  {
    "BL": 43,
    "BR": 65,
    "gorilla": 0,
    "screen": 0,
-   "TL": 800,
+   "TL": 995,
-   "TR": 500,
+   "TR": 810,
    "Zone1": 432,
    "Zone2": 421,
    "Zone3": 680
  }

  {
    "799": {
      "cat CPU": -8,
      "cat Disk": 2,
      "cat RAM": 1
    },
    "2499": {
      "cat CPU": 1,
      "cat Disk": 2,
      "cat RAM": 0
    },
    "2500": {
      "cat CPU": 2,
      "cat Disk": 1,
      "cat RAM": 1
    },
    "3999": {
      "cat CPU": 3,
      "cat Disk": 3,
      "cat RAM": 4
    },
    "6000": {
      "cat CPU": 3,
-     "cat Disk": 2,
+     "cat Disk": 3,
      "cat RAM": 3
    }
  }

* * *

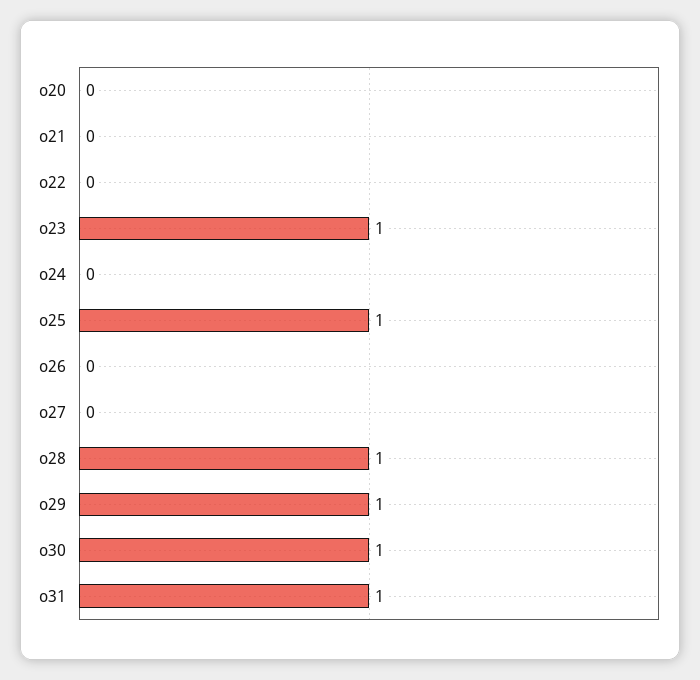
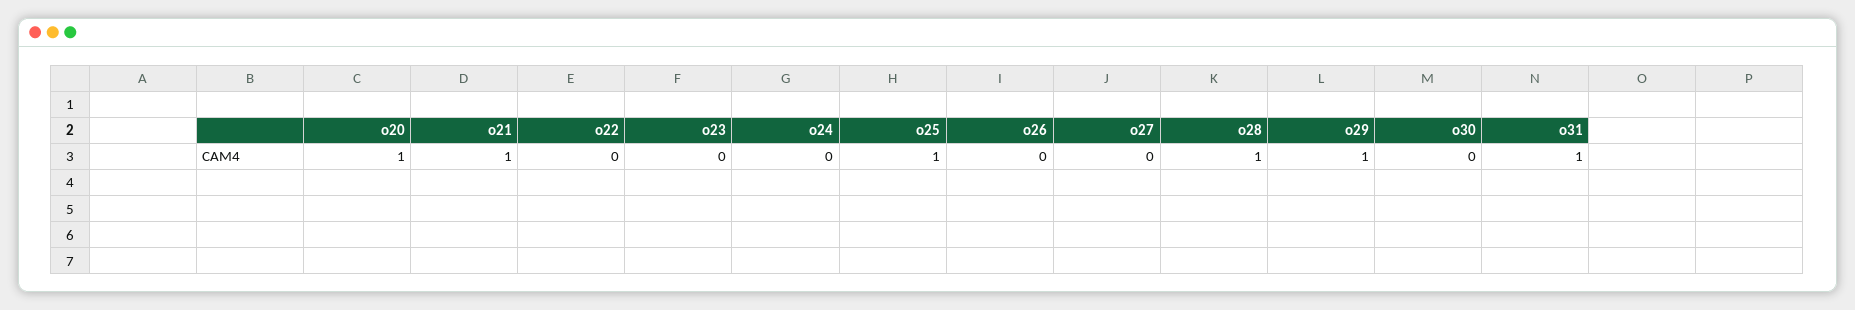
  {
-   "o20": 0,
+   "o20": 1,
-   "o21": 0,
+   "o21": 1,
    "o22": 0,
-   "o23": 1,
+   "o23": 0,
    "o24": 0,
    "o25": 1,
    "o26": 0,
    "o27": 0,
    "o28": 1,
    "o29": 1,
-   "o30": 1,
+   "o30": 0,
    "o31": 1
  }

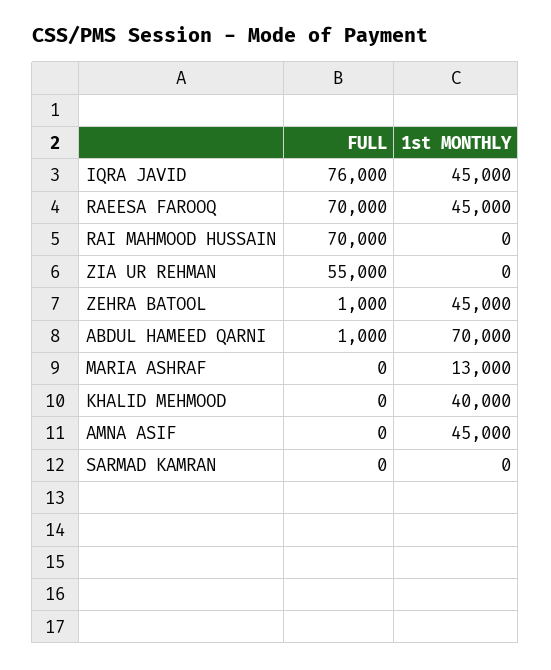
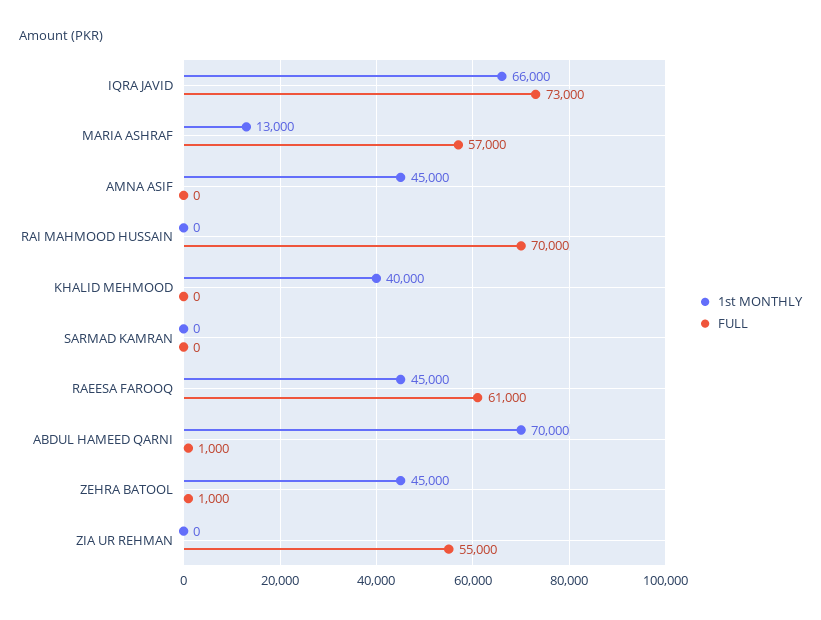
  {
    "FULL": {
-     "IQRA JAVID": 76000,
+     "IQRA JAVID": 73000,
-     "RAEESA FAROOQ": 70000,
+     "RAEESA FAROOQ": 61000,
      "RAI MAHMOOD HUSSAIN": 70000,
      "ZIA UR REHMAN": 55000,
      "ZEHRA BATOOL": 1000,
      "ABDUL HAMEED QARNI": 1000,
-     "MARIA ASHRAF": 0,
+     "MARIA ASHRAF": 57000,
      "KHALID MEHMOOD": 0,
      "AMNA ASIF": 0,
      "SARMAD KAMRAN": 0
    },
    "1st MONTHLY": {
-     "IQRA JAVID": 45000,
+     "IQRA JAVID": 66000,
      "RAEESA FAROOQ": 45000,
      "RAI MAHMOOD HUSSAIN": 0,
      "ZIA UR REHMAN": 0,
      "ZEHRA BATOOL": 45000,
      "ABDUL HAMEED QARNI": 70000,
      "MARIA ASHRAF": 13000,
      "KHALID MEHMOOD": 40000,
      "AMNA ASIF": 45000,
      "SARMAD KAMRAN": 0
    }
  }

## Exercise aim
Which lines of the records above hold the word "Disk"? Copy each of them.

## Task output
      "cat Disk": 2,
      "cat Disk": 2,
      "cat Disk": 1,
      "cat Disk": 3,
-     "cat Disk": 2,
+     "cat Disk": 3,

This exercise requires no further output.